__Exercise details__:
Continue the post on turning algorithms into code, beginning right after its final sentence.

__Reading passage__:
Turning Algorithms into Code

End Result Source Code

Algorithms are the fundamental building blocks of the code that we see around us. They take complicated problems and find solutions made of simple steps.

A few people have asked about how they can algorithms into code, so this post will go over the process.

This example will be recreating the A* pathfinding algorithm in JavaScript. This language will allow the results to be embedded right into the web. The same ideas should work perfectly fine with any other language and algorithm.

Algorithms Aren't as Scary as They Look

One of the most important things to realize is that algorithms are a combination of many simple steps and components. They can seem complicated with confusing parts but they're not that bad.

The steps in this post will show a way to turn an algorithm into working code but bugs and issues will almost always pop up. The goal of the post is to define steps to follow if someone doesn't know where to start.

Understanding the Problem

The first step when recreating any algorithm is researching the algorithm to understand what information it needs.

There are all sorts of algorithms on the internet with great descriptions. Reading up for a few minutes on your algorithm of choice is recommended to get an understanding of how it works.

__Data extracts__:
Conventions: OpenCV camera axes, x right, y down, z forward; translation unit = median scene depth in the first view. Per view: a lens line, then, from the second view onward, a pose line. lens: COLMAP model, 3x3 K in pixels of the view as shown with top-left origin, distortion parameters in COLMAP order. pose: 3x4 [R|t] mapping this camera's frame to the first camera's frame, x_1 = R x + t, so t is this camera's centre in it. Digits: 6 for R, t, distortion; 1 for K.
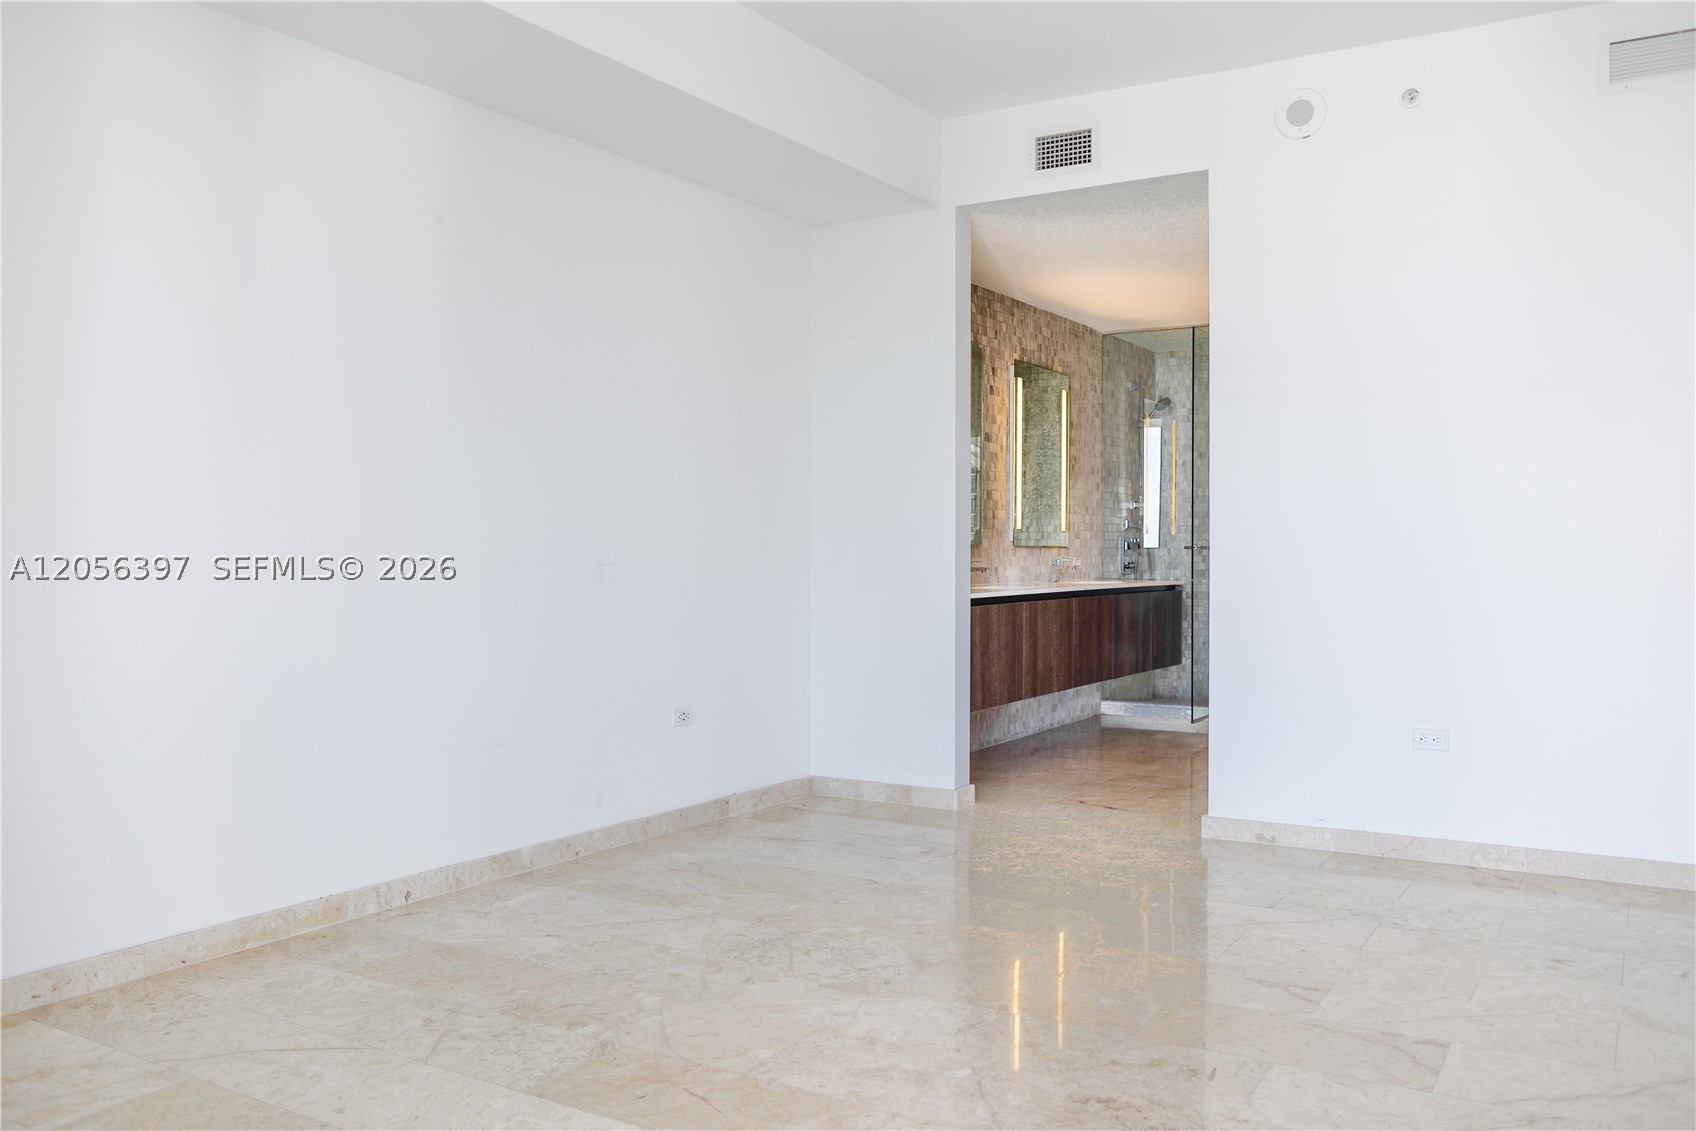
lens RADIAL K [[1359.6, 0, 826.1], [0, 1359.6, 560.4], [0, 0, 1]] dist [-0.057779, 0.016689]
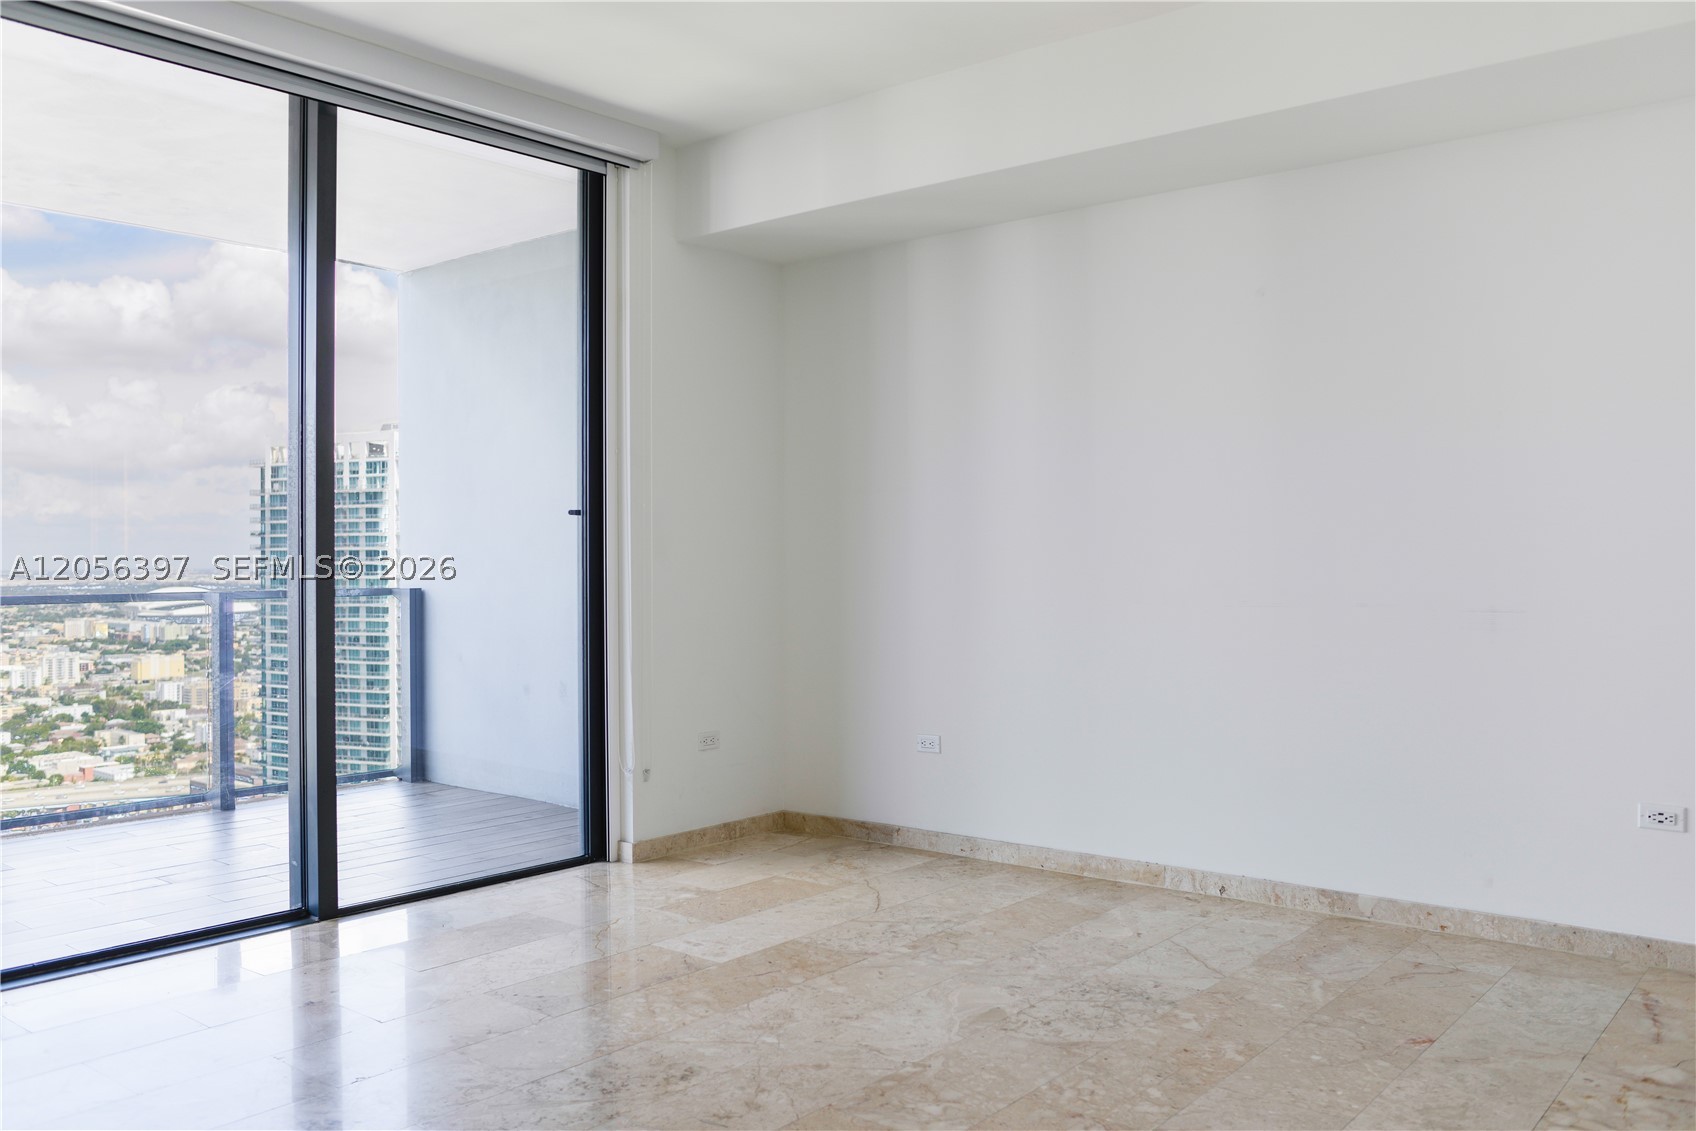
lens RADIAL K [[1359.6, 0, 859.5], [0, 1359.6, 545.9], [0, 0, 1]] dist [-0.057779, 0.016689]
pose [[-0.123064, -0.008903, -0.992359, 1.061385], [-0.006347, 0.999946, -0.008184, -0.041296], [0.992378, 0.005292, -0.123114, 1.010266]]
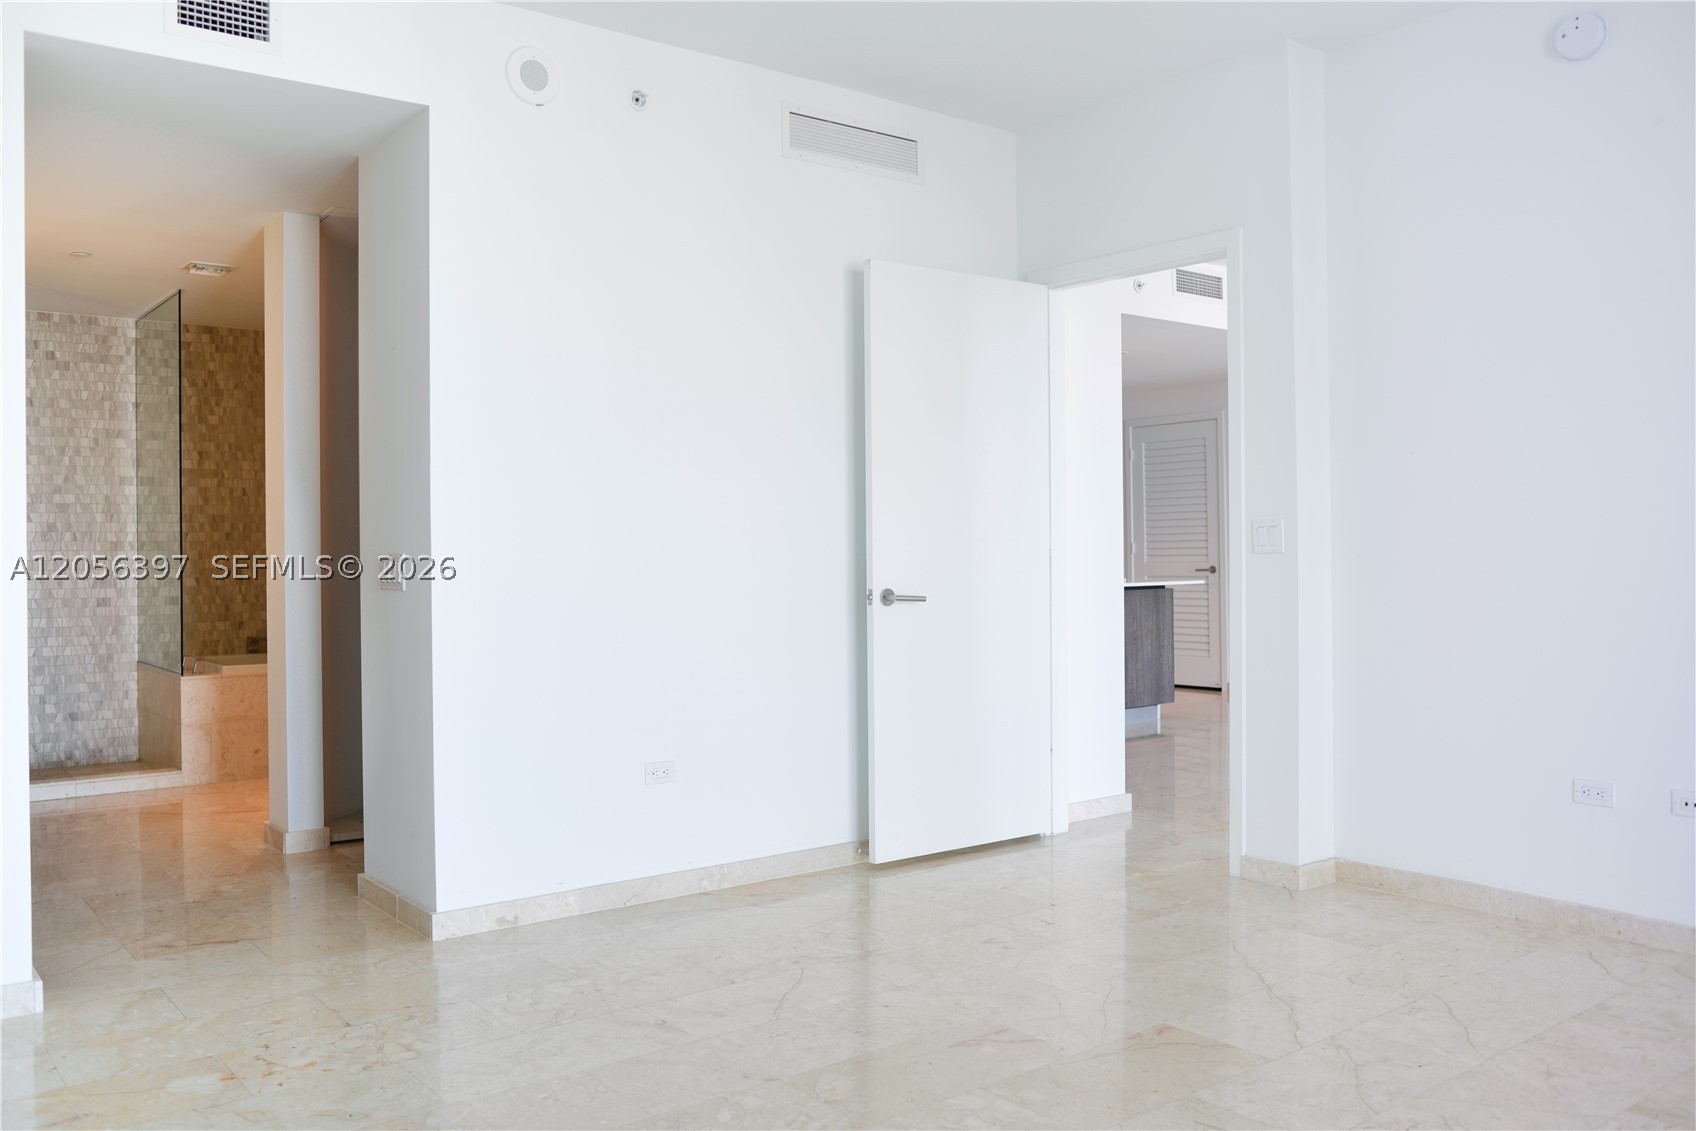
lens RADIAL K [[1359.6, 0, 853.8], [0, 1359.6, 557.9], [0, 0, 1]] dist [-0.057779, 0.016689]
pose [[0.333890, -0.007071, 0.942585, -0.578644], [0.016440, 0.999863, 0.001678, -0.027262], [-0.942469, 0.014936, 0.333961, 0.746660]]
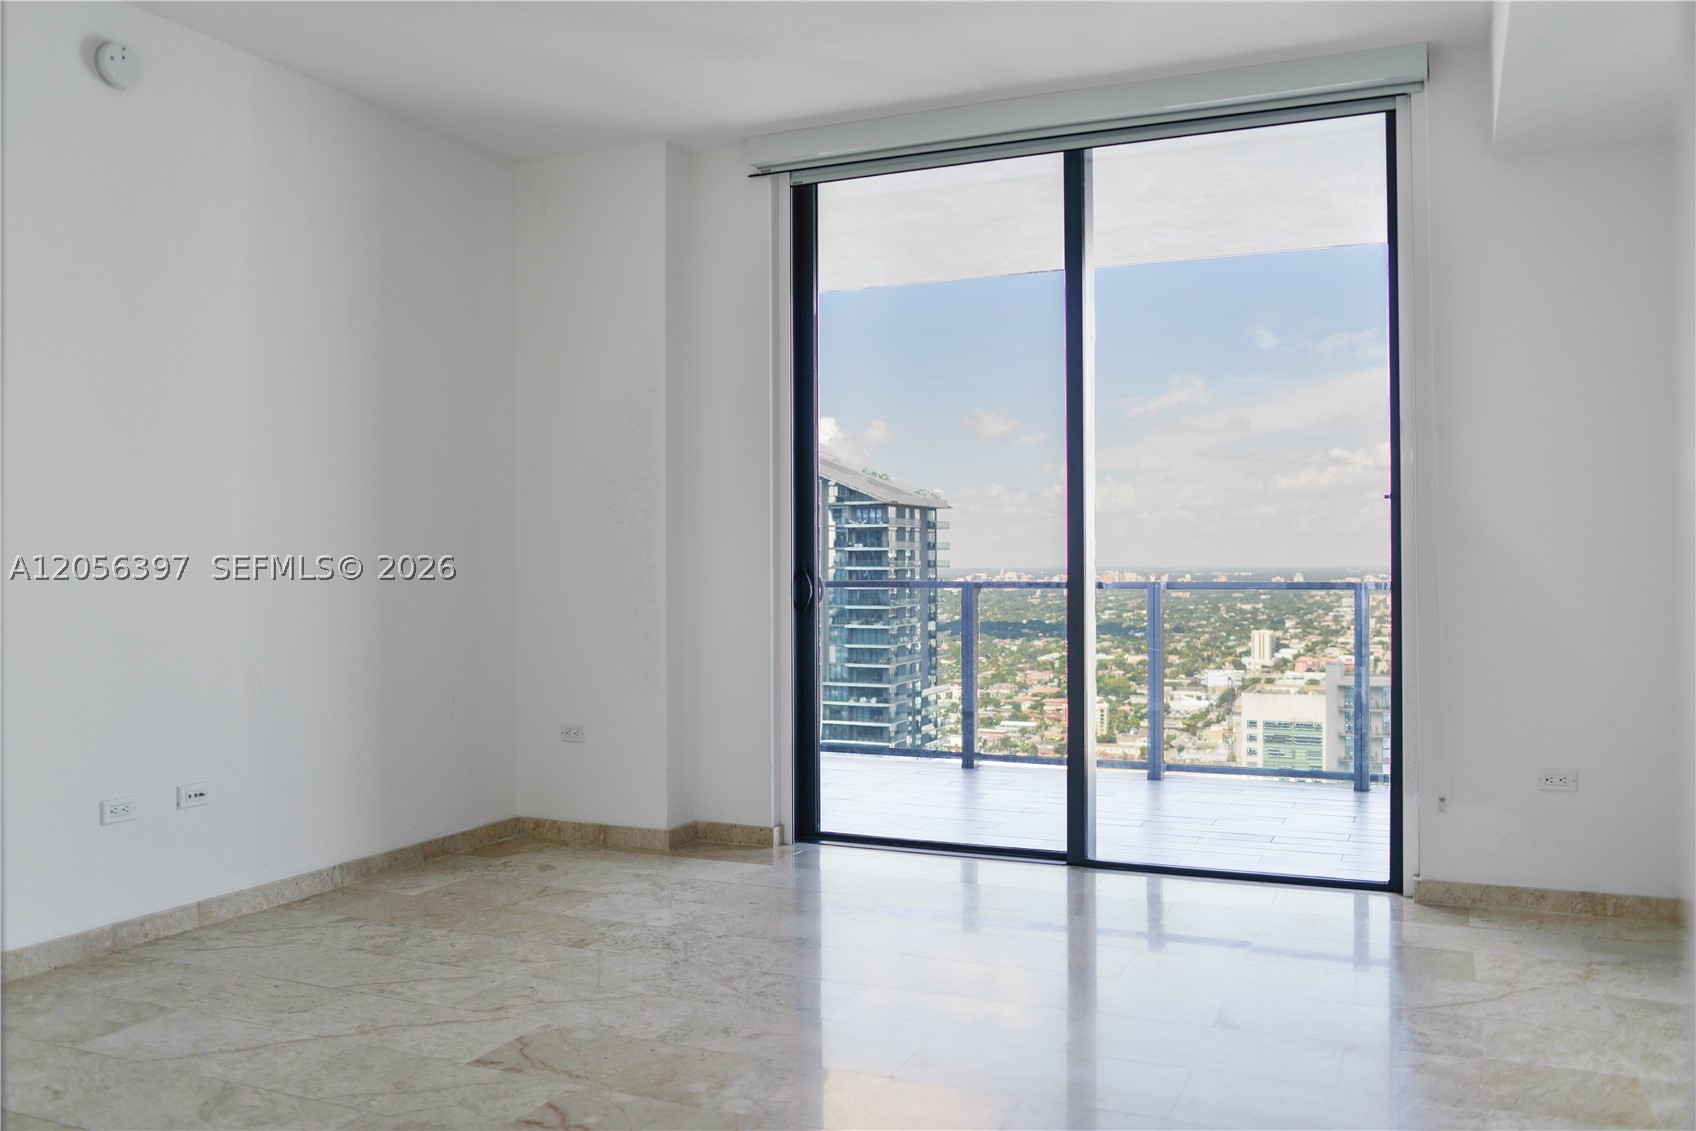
lens RADIAL K [[1359.6, 0, 836.7], [0, 1359.6, 572.4], [0, 0, 1]] dist [-0.057779, 0.016689]
pose [[-0.989546, 0.005475, -0.144110, 0.285159], [0.002938, 0.999837, 0.017808, -0.039850], [0.144184, 0.017199, -0.989401, 1.806185]]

__Answer below__:
It can be especially useful to find illustrations and animations depicting the algorithm at work. There are often long write-ups (often even including pseudo-code you can use as a base!) that discuss the inner workings of algorithms.

Algorithms often work with components like nodes and vectors but these just represent ways of storing data in an organized way.

You can use libraries that create and manage these components for you, but for this example will show you how to create these as well.

Representing the Problem in Code

A*, like other pathfinding algorithms, represents locations with edges and nodes. This means each major location is represented by a node, and the connections between the nodes are called edges.

A* then explores the nodes based on which nodes are the most beneficial (easy to travel to and bring us closer to the end). So we'll need a queue to store the list of nodes that the algorithm is looking into, as well as a list of nodes it is finished with.

Before programming, it can be very helpful to draw or take a note of how the code will work, as well as some of the functions the components will fulfill.

Before programming, it can be very helpful to draw or take a note of how the code will work, as well as some of the functions the components will fulfill.

Notes

/*   Node
 * An object that represents a point on the map
 * Stores a h value (value that represents distance from finish line)
 * Stores a g value (cost of cheapest path to node)
 * Stores an f value (g + h)
 * Stores references to all surrounding nodes that it has connections to as well as the associated costs
 * Stores a reference to the node that precedes it on the cheapest known path
 * Stores x, y, w, and h to show itself (Specific to my graphical implementation)
 * Has many states associated with colours (Specific to my graphical implementation)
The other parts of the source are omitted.